The movie makers probably aren’t trying for anything deeper. They’ve used the actual events of Lewis’ life, mostly drawn from Myra’s co-written memoir: his meteoric rise, the censorship by radio programmers and bookers after the child-bride scandal. They’ve recreated the surface of things conscientiously. Even some of the least likely events in this movie, such as Elvis Presley’s wraith-like appearance on induction eve to cede his crown to Lewis, or the gun-waving assault on Sun Studio by Myra’s infuriated father (and Lewis’ bassist) J. W. Brown (John Doe of the rock band X), come straight from Myra’s book.
They have toned down Lewis’ Homeric drinking and drug-abuse, possibly on the curious rationale that it would be a bad example for youth--as if the rest of his offstage behavior isn’t. But they’re less fudging facts than sugaring them over, candy-coating the movie with a ‘50s musical-comedy sheen. One scene, a double frame of Jerry Lee and Myra on the phone, with her parents, on either side, admonishing in unison, might have popped out of Stanley Donen in his MGM days.

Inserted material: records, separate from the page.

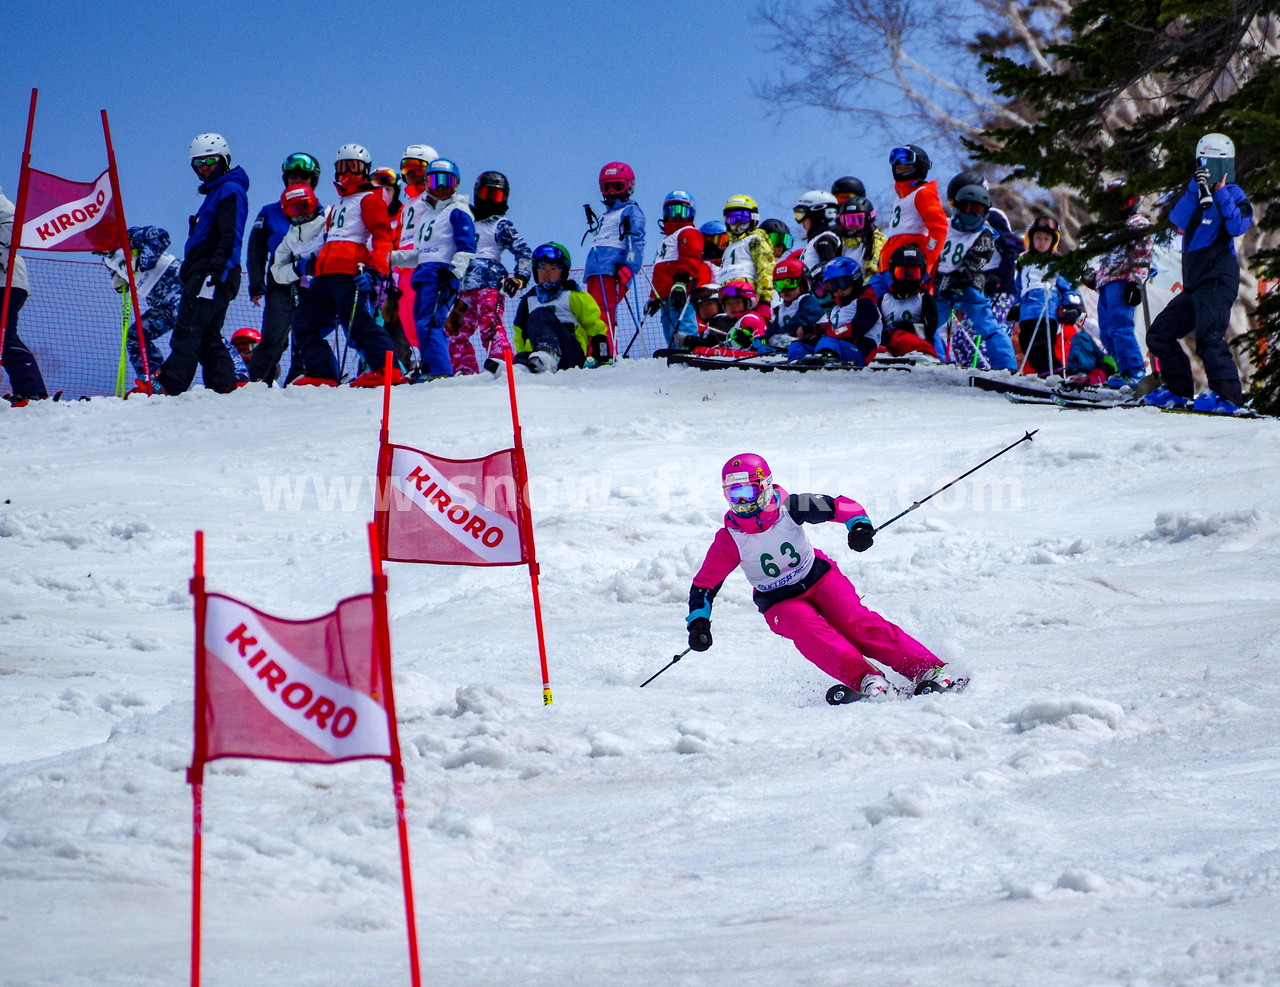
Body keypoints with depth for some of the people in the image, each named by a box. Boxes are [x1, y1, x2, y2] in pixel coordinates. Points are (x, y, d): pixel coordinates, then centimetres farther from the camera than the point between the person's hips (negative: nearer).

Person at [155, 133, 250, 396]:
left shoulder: (230, 191, -4)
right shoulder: (216, 192, 27)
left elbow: (230, 237, -16)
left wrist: (214, 269, -25)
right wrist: (190, 271, 22)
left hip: (211, 275, -11)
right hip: (204, 274, 11)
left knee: (188, 330, -19)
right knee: (208, 335, 6)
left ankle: (169, 384, -28)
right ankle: (225, 386, 1)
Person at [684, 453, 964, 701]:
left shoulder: (788, 507, -16)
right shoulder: (729, 539, -14)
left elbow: (839, 505, -15)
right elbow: (704, 585, -6)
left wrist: (859, 524, -36)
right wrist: (698, 622, -20)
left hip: (818, 577, 0)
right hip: (780, 602, 0)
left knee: (858, 624, -22)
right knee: (808, 630, -32)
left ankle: (928, 669, -25)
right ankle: (865, 679, -40)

The performances are dances, too: as in McBride’s “Big Easy,” they suggest choreography. As Bogey and Bacall expressed their passion by lighting cigarettes, Jerry Lee and Myra express theirs by popping bubble gum and twirling the threads. When Lewis drives his car past the local high school or civil rights protest march, the kids, the marchers, even the cops, rock with him in unison. (Later, they give him a universal “shame on you” high sign.) The events are mostly factual, but what determines our reactions is this tone: a bright, distancing device that celebrates Lewis’ talent while it softens his demonic spontaneity.
McBride leaves out something important. He doesn’t evade the racial dichotomy in Lewis’ culture. We see the singer symbolically joining rock’s black and white hands on his piano, in a duet with the salty old blues pianist Booker T. Laury. But, except for the opening scene, when little Jerry and Jimmy Lee race across the tracks to kibitz at a smoky all-black roadhouse, the movie avoids the hard times of the Lewises, so poor they had to mortgage their home to give their child-prodigy an upright piano. It’s a crucial gap: Lewis’ “flaw” stems partially from the fact that he was a poor boy made suddenly rich.

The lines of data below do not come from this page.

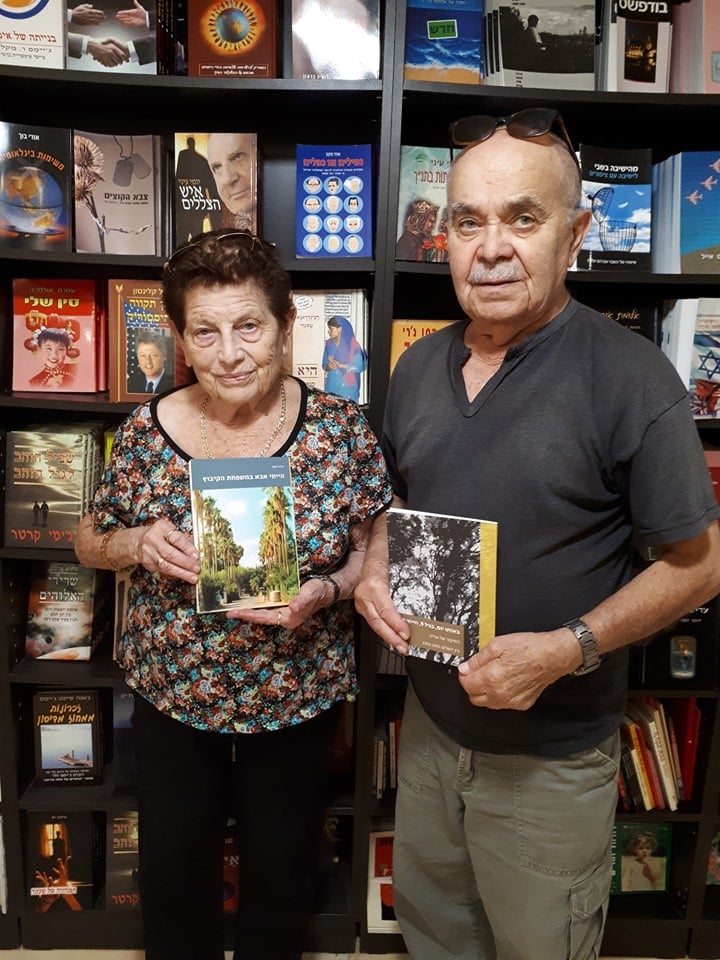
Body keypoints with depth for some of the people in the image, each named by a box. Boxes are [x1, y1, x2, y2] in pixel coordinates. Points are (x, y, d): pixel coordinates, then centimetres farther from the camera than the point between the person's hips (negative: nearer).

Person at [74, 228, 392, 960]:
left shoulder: (342, 428, -15)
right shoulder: (146, 432, -12)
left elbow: (374, 550, -6)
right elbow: (89, 543, 1)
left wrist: (326, 591, -26)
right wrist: (139, 544, -20)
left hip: (299, 698, 0)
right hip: (171, 694, 1)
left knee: (282, 870, 23)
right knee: (173, 868, 23)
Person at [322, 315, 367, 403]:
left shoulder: (353, 344, -9)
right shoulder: (329, 344, 5)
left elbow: (359, 367, -11)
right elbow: (324, 365, 10)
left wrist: (340, 365, -17)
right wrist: (328, 367, -12)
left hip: (347, 386, -4)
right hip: (331, 385, 4)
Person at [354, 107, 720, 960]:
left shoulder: (629, 378, -19)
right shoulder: (419, 365, -1)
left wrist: (567, 650, -25)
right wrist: (374, 569, -9)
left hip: (550, 756, -5)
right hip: (428, 721, 5)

That’s the irony of the famous mannerisms that Quaid recreates with such wizardly accuracy: the gestures of a parodied prince. They suggest a teen-age kid trying to be regal, project his “specialness.” And it’s also the irony of the good-and-evil battle that Swaggart wages with Lewis. The evangelist argues for sobriety and sexual reason, but also for propriety, the middle-class mores that princely Lewis, with his peasant background, tramples on.

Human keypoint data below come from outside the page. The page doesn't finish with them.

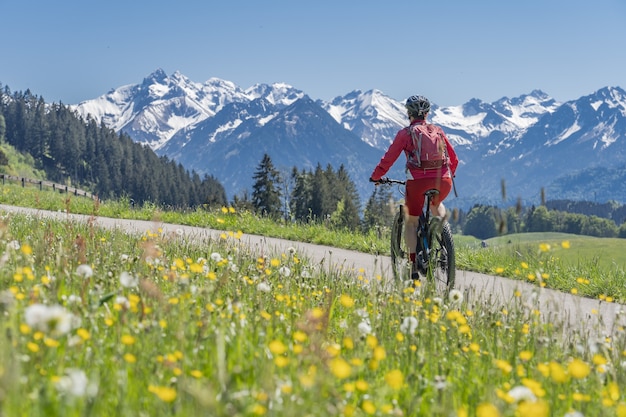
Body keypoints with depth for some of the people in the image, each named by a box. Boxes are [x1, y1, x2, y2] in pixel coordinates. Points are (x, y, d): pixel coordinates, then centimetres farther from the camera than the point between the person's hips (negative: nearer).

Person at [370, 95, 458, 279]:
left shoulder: (405, 133, 5)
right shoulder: (437, 130, 15)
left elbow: (389, 158, 4)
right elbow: (454, 158, 18)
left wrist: (376, 176, 20)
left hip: (418, 181, -3)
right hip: (443, 182, 3)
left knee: (411, 223, 13)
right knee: (436, 205, 38)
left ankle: (415, 263, -3)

Another irony: The 21-year-old Lewis is being played by an actor in his mid-30s and dubbed by the 53-year-old “Killer himself.” Isn’t the fire largely gone? Strangely, it isn’t. The stand-up rockers still have ecstatic force and Lewis does a tear-jerker like “That Lucky Old Sun” as rarely before: with the power Ray Charles also gives it, a golden melancholy seeping through the hard edges, the piano trills dropping like a weary, heart-torn rainfall.
In life, Lewis’ main charm was that he believed himself to be dancing on hell’s mouth, believed rock ‘n’ roll was the devil’s music--and, damn it, played and lived it anyway. But, in life and even in “Great Balls of Fire” (MPAA rated PG-13), it’s that devil’s music that saves his soul, sung and played with a power that might make angels boogie.